Combat Drug-resistant TB on War Footing

Given that India has the highest burden for tuberculosis (TB) in the world, it is welcome news that scientists in India and the US have managed to modify a precursor to an existing anti-TB drug. This will now aid the development of new antibiotics that can be used against drug-resistant TB. The new analogue of this drug is a significant breakthrough in the treatment of the virulent forms of TB. One of the main reasons of the lacklustre performance of India’s current campaign against TB is that a bulk of the patients, usually from the lower economic sections, often stop medication at the first sign of recovery. Since the new drug brings down the course of treatment, more patients are likely to complete the course, thereby checking the spread of MDR and XDR TB.

If it works—and it has been successful in smaller trials—the new trial announced by the global TB Alliance will be carried out by partners around the world. It will cut the length of a course of pills for TB from six months to four and for MDR-TB from 18-24 months down to six. There will be no more need for daily injections for MDR-TB, and the Alliance says the patients will be taking maybe 360 pills or less instead of more than 14,000 over the course of their treatment, as now, and the drugs will be less toxic. TB kills 1.4 million people a year. The old drugs—half a century old—are no longer adequate.

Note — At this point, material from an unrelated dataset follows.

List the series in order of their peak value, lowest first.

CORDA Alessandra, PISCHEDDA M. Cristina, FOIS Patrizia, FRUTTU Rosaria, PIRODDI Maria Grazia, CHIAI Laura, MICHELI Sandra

In 1993, resurgent levels of TB due to the antibiotic resistance led the WHO to declare it a global health emergency. But not much has changed in the intervening years. There is, however, considerable promise in the new regimen and the secret will lie in a concerted drive to defeat the drug resistance in rifampicin and related antibiotics through a new compound with a combination of genetic modification and synthetic drug development. It is heartening that India is engaged with the US to devise the new compound but more vigorous efforts are needed.